The task -
Can you give these items again with "2026. augusztus 4" swapped for "2026. augusztus 5" everywhere it occurs and everything else unchanged, leaving the pictures out?

▽

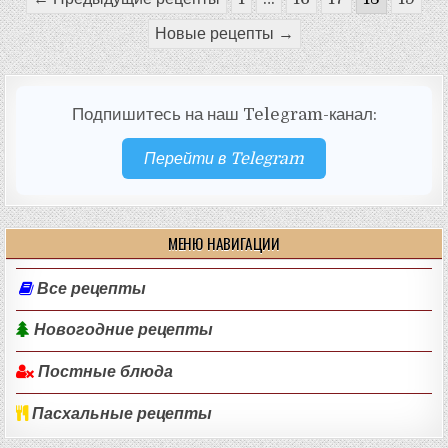
записей
Новые рецепты →
Подпишитесь на наш Telegram-канал:
Перейти в Telegram
МЕНЮ НАВИГАЦИИ
Все рецепты
Новогодние рецепты
Постные блюда
Пасхальные рецепты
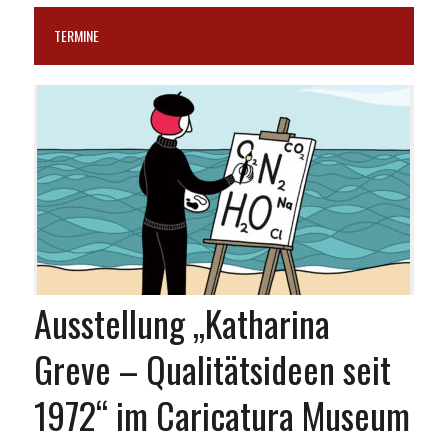
TERMINE
Ausstellung „Katharina
Greve – Qualitätsideen seit
1972“ im Caricatura Museum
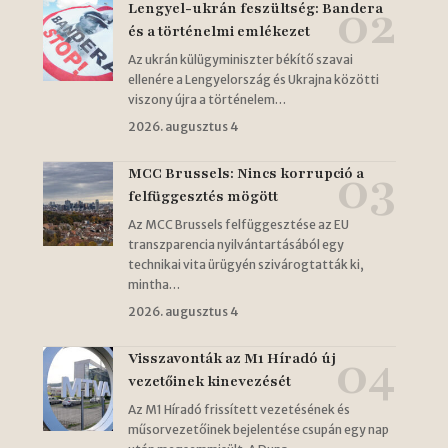
Lengyel-ukrán feszültség: Bandera
és a történelmi emlékezet
Az ukrán külügyminiszter békítő szavai
ellenére a Lengyelország és Ukrajna közötti
viszony újra a történelem…
2026. augusztus 4
MCC Brussels: Nincs korrupció a
felfüggesztés mögött
Az MCC Brussels felfüggesztése az EU
transzparencia nyilvántartásából egy
technikai vita ürügyén szivárogtatták ki,
mintha…
2026. augusztus 4
Visszavonták az M1 Híradó új
vezetőinek kinevezését
Az M1 Híradó frissített vezetésének és
műsorvezetőinek bejelentése csupán egy nap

△

Answer below -
записей
Новые рецепты →
Подпишитесь на наш Telegram-канал:
Перейти в Telegram
МЕНЮ НАВИГАЦИИ
Все рецепты
Новогодние рецепты
Постные блюда
Пасхальные рецепты
TERMINE
Ausstellung „Katharina
Greve – Qualitätsideen seit
1972“ im Caricatura Museum
Lengyel-ukrán feszültség: Bandera
és a történelmi emlékezet
Az ukrán külügyminiszter békítő szavai
ellenére a Lengyelország és Ukrajna közötti
viszony újra a történelem…
2026. augusztus 5
MCC Brussels: Nincs korrupció a
felfüggesztés mögött
Az MCC Brussels felfüggesztése az EU
transzparencia nyilvántartásából egy
technikai vita ürügyén szivárogtatták ki,
mintha…
2026. augusztus 5
Visszavonták az M1 Híradó új
vezetőinek kinevezését
Az M1 Híradó frissített vezetésének és
műsorvezetőinek bejelentése csupán egy nap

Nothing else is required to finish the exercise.